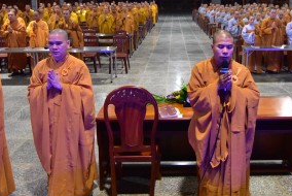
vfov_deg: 36.0
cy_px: 46
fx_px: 292
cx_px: 181
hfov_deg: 52.6
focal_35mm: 36
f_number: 4
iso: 5000
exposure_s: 1/80
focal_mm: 16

## TASK GOAL
Where the line containing "hfov_deg: 52.6" appears, start copying, and go on exactly through the last line of the data.

## EXERCISE OUTPUT
hfov_deg: 52.6
focal_35mm: 36
f_number: 4
iso: 5000
exposure_s: 1/80
focal_mm: 16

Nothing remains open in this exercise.